Could The Fertilizer Crisis Become a Food Crisis Soon? | Itafos CEO Explains
Why It Matters
Disrupted fertilizer flows threaten global food security by inflating input costs and potentially reducing crop yields, turning a supply‑chain issue into a national‑security concern for farmers worldwide.
Key Takeaways
- •Strait of Hormuz closure stalls 22 million tons urea.
- •China’s fertilizer export suspension threatens Asian planting seasons.
- •Global phosphate supply tight; major producers cut output dramatically.
- •U.S. domestic phosphate capacity limited by resource and cost constraints.
- •Prolonged disruptions could trigger fertilizer shortages and lower crop yields.
Summary
The interview with Itafos CEO David Delaney centers on a looming fertilizer crisis that could cascade into a broader food security challenge.

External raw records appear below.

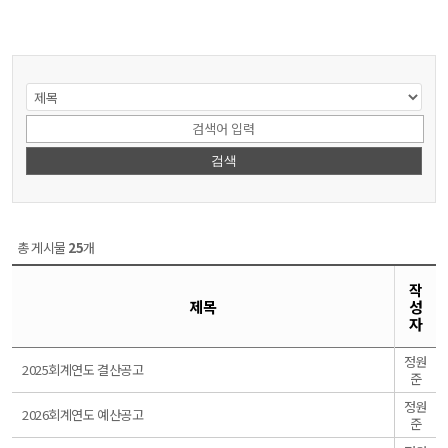
검색
총 게시물
25
개
작
제목
성
자
정원
일
2025회계연도 결산공고
준
반
정원
일
2026회계연도 예산공고
준
반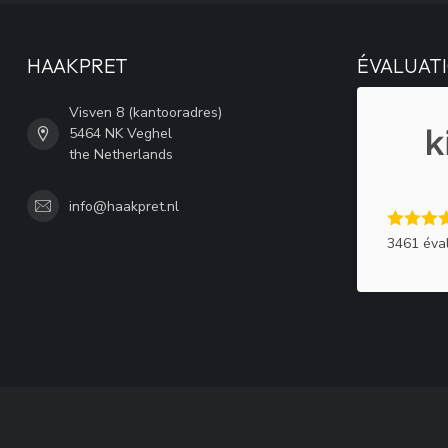
HAAKPRET
ÉVALUATI
Visven 8 (kantooradres)
5464 NK Veghel
the Netherlands
info@haakpret.nl
3461 éva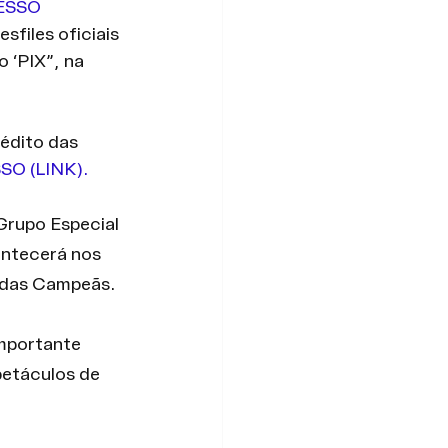
ESSO 
files oficiais 
 ‘PIX”, na 
édito das 
O (LINK).
Grupo Especial 
ontecerá nos 
o das Campeãs. 
mportante 
petáculos de 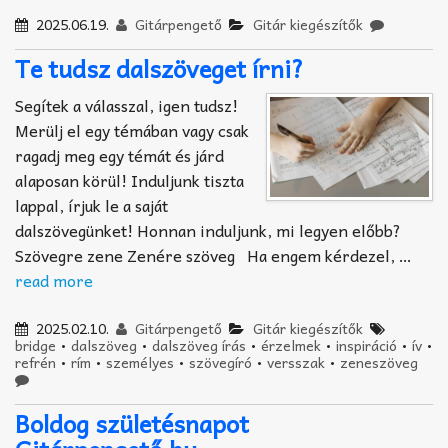
2025.06.19.
Gitárpengető
Gitár kiegészítők
Te tudsz dalszöveget írni?
Segítek a válasszal, igen tudsz!
Merülj el egy témában vagy csak
ragadj meg egy témát és járd
alaposan körül! Induljunk tiszta
lappal, írjuk le a saját
dalszövegünket! Honnan induljunk, mi legyen előbb?
Szövegre zene Zenére szöveg Ha engem kérdezel, …
read more
2025.02.10.
Gitárpengető
Gitár kiegészítők
bridge
•
dalszöveg
•
dalszöveg írás
•
érzelmek
•
inspiráció
•
ív
•
refrén
•
rím
•
személyes
•
szövegíró
•
versszak
•
zeneszöveg
Boldog születésnapot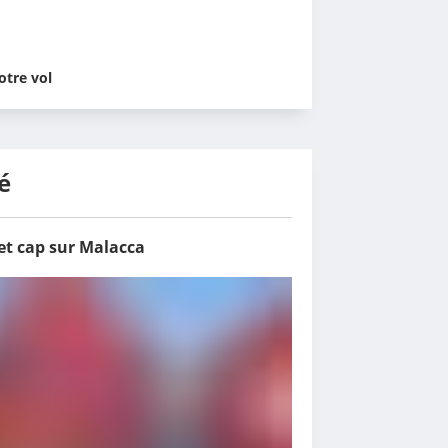
otre vol
é
et cap sur Malacca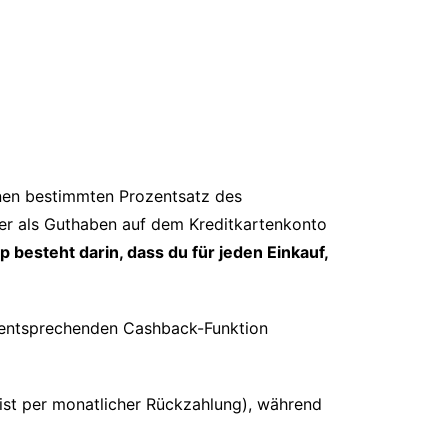
einen bestimmten Prozentsatz des
er als Guthaben auf dem Kreditkartenkonto
 besteht darin, dass du für jeden Einkauf,
ner entsprechenden Cashback-Funktion
eist per monatlicher Rückzahlung), während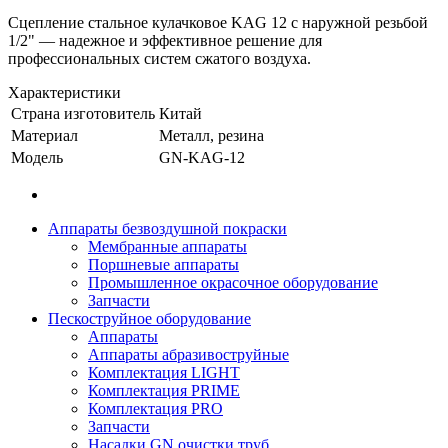
Сцепление стальное кулачковое KAG 12 с наружной резьбой
1/2" — надежное и эффективное решение для
профессиональных систем сжатого воздуха.
Характеристики
Страна изготовитель
Китай
Материал
Металл, резина
Модель
GN-KAG-12
Аппараты безвоздушной покраски
Мембранные аппараты
Поршневые аппараты
Промышленное окрасочное оборудование
Запчасти
Пескоструйное оборудование
Аппараты
Аппараты абразивоструйные
Комплектация LIGHT
Комплектация PRIME
Комплектация PRO
Запчасти
Насадки GN очистки труб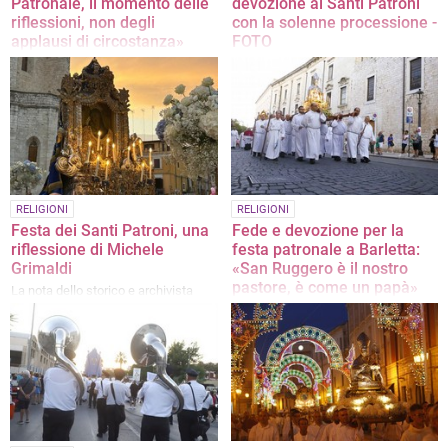
Patronale, il momento delle
devozione ai Santi Patroni
riflessioni, non degli
con la solenne processione -
applausi di circostanza»
FOTO
La nota del presidente Raffaele
Proseguono come da tradizione i
Rizzi
festeggiamenti in onore della
Madonna dello Sterpeto e San
Ruggero Vescovo
RELIGIONI
RELIGIONI
Festa dei Santi Patroni, una
Fede e devozione per la
riflessione di Michele
festa patronale a Barletta:
Grimaldi
«San Ruggero è il nostro
pastore, è come un papà»
La nota dello storico e archivista
L’intervista a Savino Laluce,
presidente dell’associazione
“Portatori di San Ruggero”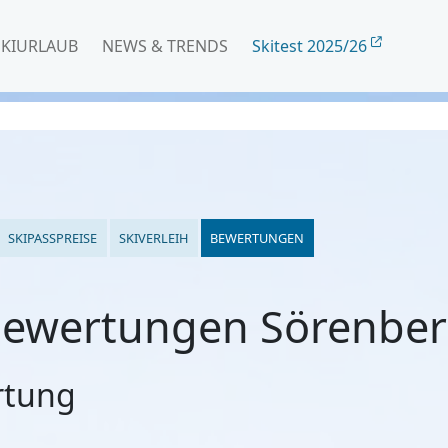
SKIURLAUB
NEWS & TRENDS
Skitest 2025/26
SKIPASSPREISE
SKIVERLEIH
BEWERTUNGEN
ewertungen Sörenbe
rtung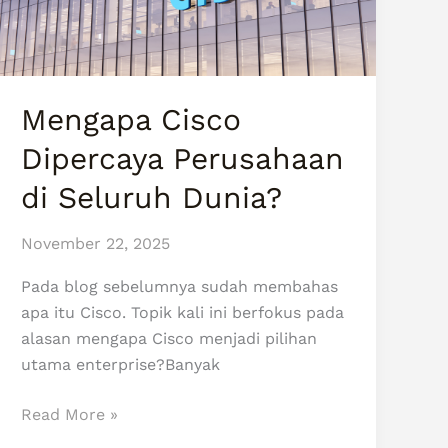
Seluruh
Dunia?
Mengapa Cisco
Dipercaya Perusahaan
di Seluruh Dunia?
November 22, 2025
Pada blog sebelumnya sudah membahas
apa itu Cisco. Topik kali ini berfokus pada
alasan mengapa Cisco menjadi pilihan
utama enterprise?Banyak
Read More »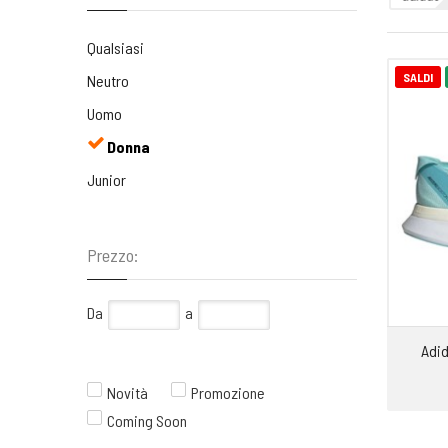
Qualsiasi
SALDI
Neutro
Uomo
Donna
Junior
Prezzo:
Da
a
Adid
Novità
Promozione
Coming Soon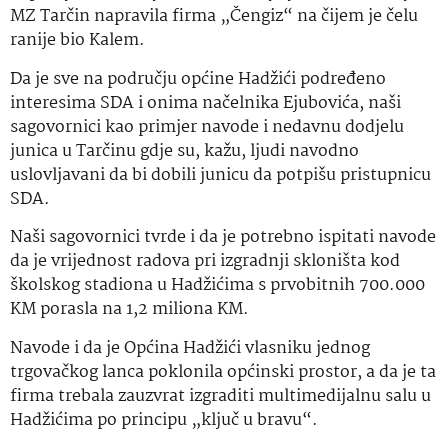
MZ Tarčin napravila firma „Čengiz“ na čijem je čelu
ranije bio Kalem.
Da je sve na području općine Hadžići podređeno
interesima SDA i onima načelnika Ejubovića, naši
sagovornici kao primjer navode i nedavnu dodjelu
junica u Tarčinu gdje su, kažu, ljudi navodno
uslovljavani da bi dobili junicu da potpišu pristupnicu
SDA.
Naši sagovornici tvrde i da je potrebno ispitati navode
da je vrijednost radova pri izgradnji skloništa kod
školskog stadiona u Hadžićima s prvobitnih 700.000
KM porasla na 1,2 miliona KM.
Navode i da je Općina Hadžići vlasniku jednog
trgovačkog lanca poklonila općinski prostor, a da je ta
firma trebala zauzvrat izgraditi multimedijalnu salu u
Hadžićima po principu „ključ u bravu“.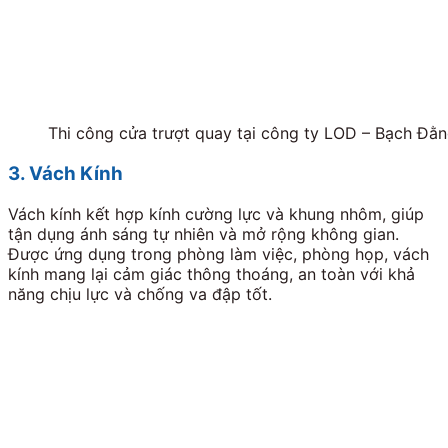
Thi công cửa trượt quay tại công ty LOD – Bạch Đằn
3. Vách Kính
Vách kính kết hợp kính cường lực và khung nhôm, giúp
tận dụng ánh sáng tự nhiên và mở rộng không gian.
Được ứng dụng trong phòng làm việc, phòng họp, vách
kính mang lại cảm giác thông thoáng, an toàn với khả
năng chịu lực và chống va đập tốt.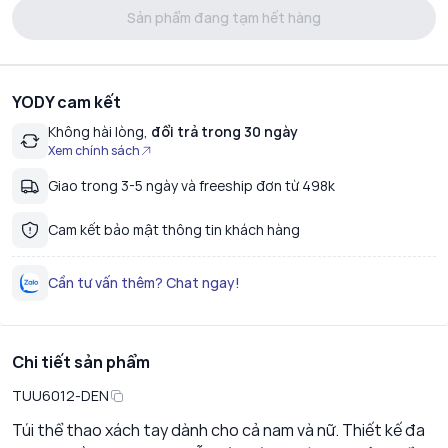
Sản phẩm đang tạm hết hàng
YODY cam kết
Không hài lòng,
đổi trả trong 30 ngày
Xem chính sách
Giao trong 3-5 ngày và freeship đơn từ 498k
Cam kết bảo mật thông tin khách hàng
Cần tư vấn thêm? Chat ngay!
Chi tiết sản phẩm
TUU6012-DEN
Túi thể thao xách tay dành cho cả nam và nữ. Thiết kế đa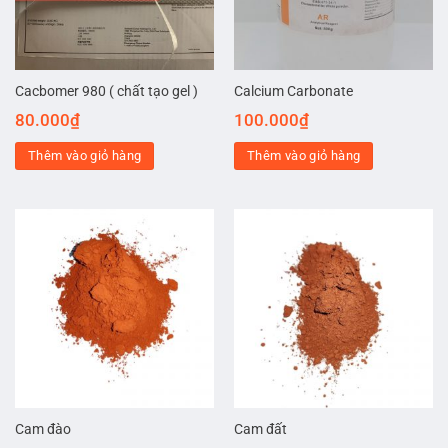
Cacbomer 980 ( chất tạo gel )
Calcium Carbonate
80.000
₫
100.000
₫
Thêm vào giỏ hàng
Thêm vào giỏ hàng
Cam đào
Cam đất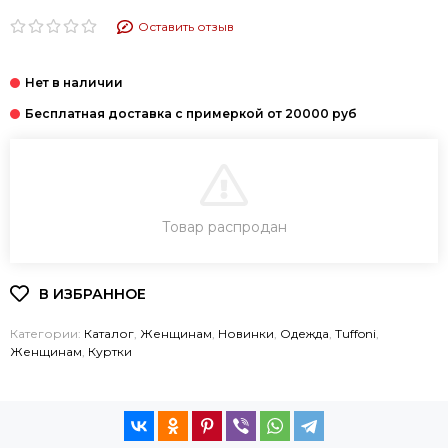
Оставить отзыв
В КОРЗИНУ
Товар распродан
КУПИТЬ В 1 КЛИК
Категории:
Каталог
,
Женщинам
,
Новинки
,
Одежда
,
Tuffoni
,
Женщинам
,
Куртки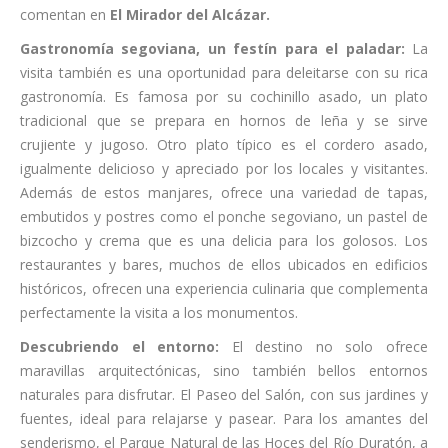
comentan en
El Mirador del Alcázar.
Gastronomía segoviana, un festín para el paladar:
La
visita también es una oportunidad para deleitarse con su rica
gastronomía. Es famosa por su cochinillo asado, un plato
tradicional que se prepara en hornos de leña y se sirve
crujiente y jugoso. Otro plato típico es el cordero asado,
igualmente delicioso y apreciado por los locales y visitantes.
Además de estos manjares, ofrece una variedad de tapas,
embutidos y postres como el ponche segoviano, un pastel de
bizcocho y crema que es una delicia para los golosos. Los
restaurantes y bares, muchos de ellos ubicados en edificios
históricos, ofrecen una experiencia culinaria que complementa
perfectamente la visita a los monumentos.
Descubriendo el entorno:
El destino no solo ofrece
maravillas arquitectónicas, sino también bellos entornos
naturales para disfrutar. El Paseo del Salón, con sus jardines y
fuentes, ideal para relajarse y pasear. Para los amantes del
senderismo, el Parque Natural de las Hoces del Río Duratón, a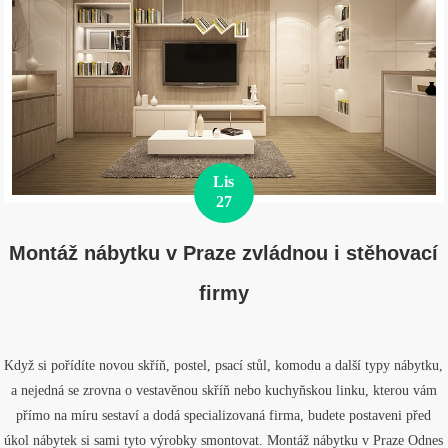
Lis
27
Montáž nábytku v Praze zvládnou i stěhovací
firmy
Když si pořídíte novou skříň, postel, psací stůl, komodu a další typy nábytku,
a nejedná se zrovna o vestavěnou skříň nebo kuchyňskou linku, kterou vám
přímo na míru sestaví a dodá specializovaná firma, budete postaveni před
úkol nábytek si sami tyto výrobky smontovat. Montáž nábytku v Praze Odnes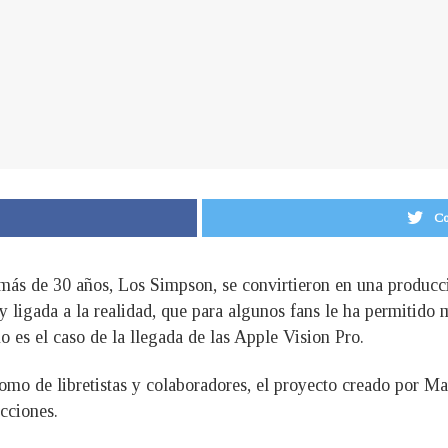
Co
más de 30 años, Los Simpson, se convirtieron en una producc
y ligada a la realidad, que para algunos fans le ha permitido m
o es el caso de la llegada de las Apple Vision Pro.
como de libretistas y colaboradores, el proyecto creado por Ma
icciones.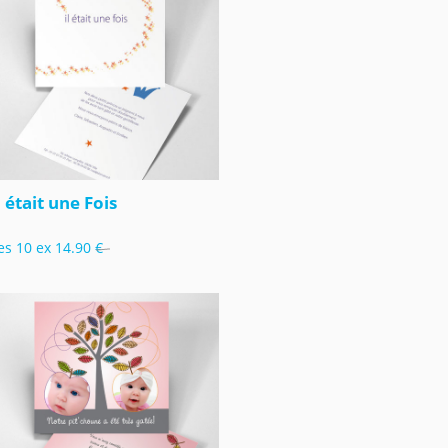
l était une Fois
es 10 ex
14.90 €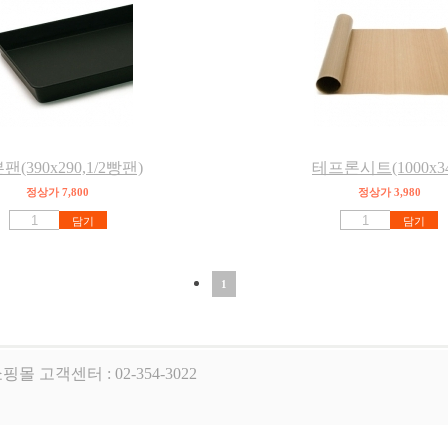
팬(390x290,1/2빵팬)
테프론시트(1000x34
정상가 7,800
정상가 3,980
담기
담기
1
핑몰 고객센터 : 02-354-3022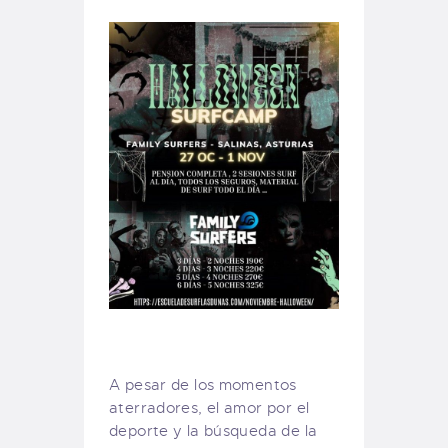
A pesar de los momentos
aterradores, el amor por el
deporte y la búsqueda de la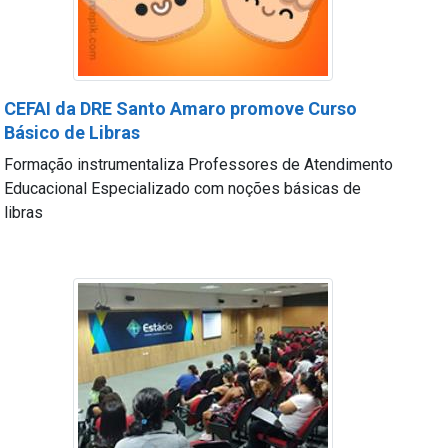
CEFAI da DRE Santo Amaro promove Curso
Básico de Libras
Formação instrumentaliza Professores de Atendimento
Educacional Especializado com noções básicas de
libras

He outlines how geopolitical tensions—most notably the closure of the Strait of Hormuz—and China’s suspension of phosphate exports are choking the flow of essential inputs such as urea, DAP, MAP, and sulfur, which underpin global crop production. Delaney quantifies the shock: roughly 30‑35% of global urea (about 22 million tons) transits the Hormuz corridor, 22% of DAP/MAP is immobilized in Saudi Arabia, and OCP in Morocco plans a 30% cut in quarterly output. Simultaneously, Brazil’s fertilizer imports from China are on hold, South Africa has slashed production by half, and Russian war damage has halted sulfur shipments, compounding the supply squeeze. He emphasizes the structural fragility of phosphate supply: the United States once hosted 22 plants, now only four remain, and building a new 1‑million‑ton vertically integrated plant costs about $6 billion—far beyond the $500 million market cap of Itafos. Even planned expansions abroad face delays due to labor, material shortages, and lingering geopolitical risk. The combined effect could be a sharp rise in fertilizer prices, reduced acreage, and lower yields across major grain‑growing regions. Policymakers and agribusinesses may need to reassess supply chains, invest in domestic capacity where feasible, and develop contingency strategies to avert a food‑security shock.